The first step of tagging is to tokenize the text into terms.

  >>> tagger.tokenize('This is a simple example.')
  ['This', 'is', 'a', 'simple', 'example', '.']

While most tokenizers ignore punctuation, it is important for us to keep it,
since we need it later for the term extraction. Let's now look at some more
complex cases:

- Quoted Text

  >>> tagger.tokenize('This is a "simple" example.')
  ['This', 'is', 'a', '"', 'simple', '"', 'example', '.']

  >>> tagger.tokenize('"This is a simple example."')
  ['"', 'This', 'is', 'a', 'simple', 'example', '."']

- Non-letters within words.

  >>> tagger.tokenize('Parts-Of-Speech')
  ['Parts-Of-Speech']

  >>> tagger.tokenize('amazon.com')
  ['amazon.com']

  >>> tagger.tokenize('Go to amazon.com.')
  ['Go', 'to', 'amazon.com', '.']

- Various punctuation.

  >>> tagger.tokenize('Quick, go to amazon.com.')
  ['Quick', ',', 'go', 'to', 'amazon.com', '.']

  >>> tagger.tokenize('Live free; or die?')
  ['Live', 'free', ';', 'or', 'die', '?']

- Tolerance to incorrect punctuation.

  >>> tagger.tokenize('Hi , I am here.')
  ['Hi', ',', 'I', 'am', 'here', '.']

- Possessive structures.

  >>> tagger.tokenize("my parents' car")
  ['my', 'parents', "'", 'car']
  >>> tagger.tokenize("my father's car")
  ['my', 'father', "'s", 'car']

- Numbers.

  >>> tagger.tokenize("12.4")
  ['12.4']
  >>> tagger.tokenize("-12.4")
  ['-12.4']
  >>> tagger.tokenize("$12.40")
  ['$12.40']

- Dates.

  >>> tagger.tokenize("10/3/2009")
  ['10/3/2009']
  >>> tagger.tokenize("3.10.2009")
  ['3.10.2009']

Okay, that's it.


Tagging
-------

The next step is tagging. Tagging is done in two phases. During the first
phase terms are assigned a tag by looking at the lexicon and the normalized
form is set to the term itself. In the second phase, a set of rules is applied
to each tagged term and the tagging and normalization is tweaked.

_Recorded information_
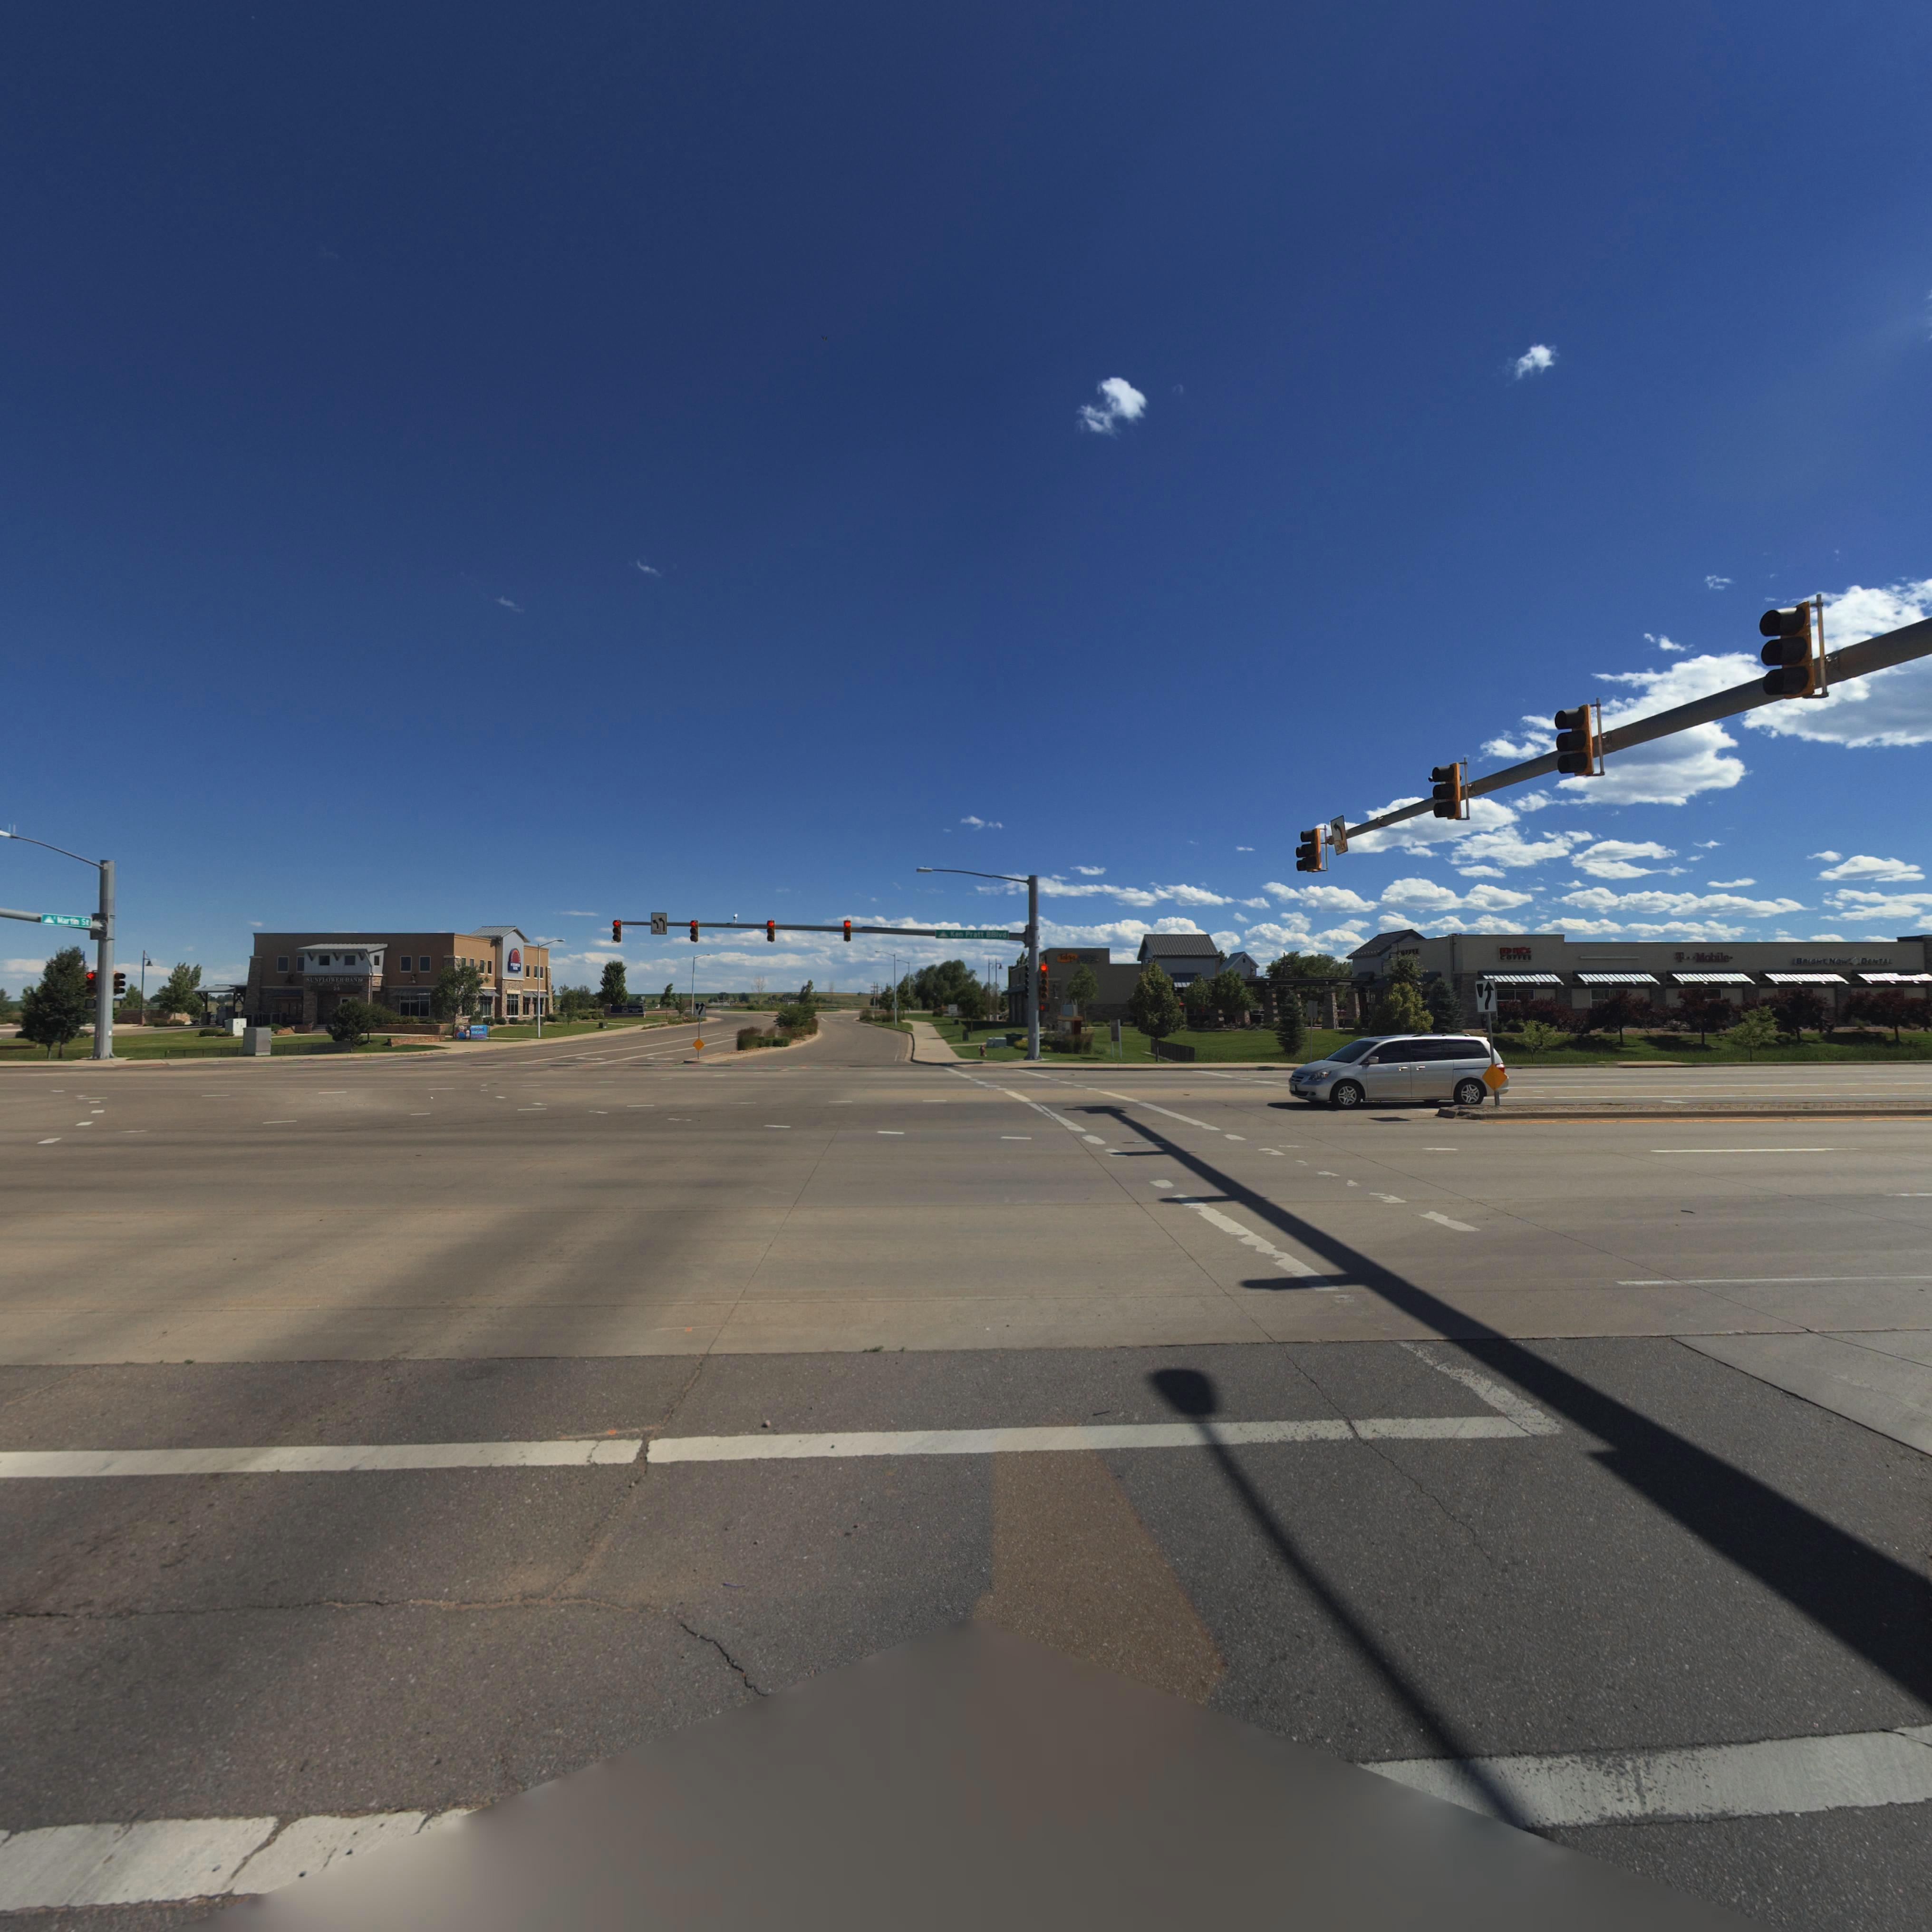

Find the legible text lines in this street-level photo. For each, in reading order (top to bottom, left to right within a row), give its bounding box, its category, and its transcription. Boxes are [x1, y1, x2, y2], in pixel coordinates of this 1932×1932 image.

_Work to do_
1 – Answer these questions about the tokenization text, one line each:
(a) Why does the tokenizer keep punctuation?
(b) In how many phases is tagging done?
(c) During the first tagging phase, what is the normalized form set to?
2 – What are all the case headings in the bulleted list of more complex cases in the tokenization text?
3 – Return the passage of the tokenization text starting with "['amazon.com']" and going on through "free; or die?')".

_Responses by task_
1 –
(a) It is needed later for the term extraction.
(b) Two.
(c) The term itself.

2 –
- Quoted Text
- Non-letters within words
- Various punctuation
- Tolerance to incorrect punctuation
- Possessive structures
- Numbers
- Dates

3 –
['amazon.com']

  >>> tagger.tokenize('Go to amazon.com.')
  ['Go', 'to', 'amazon.com', '.']

- Various punctuation.

  >>> tagger.tokenize('Quick, go to amazon.com.')
  ['Quick', ',', 'go', 'to', 'amazon.com', '.']

  >>> tagger.tokenize('Live free; or die?')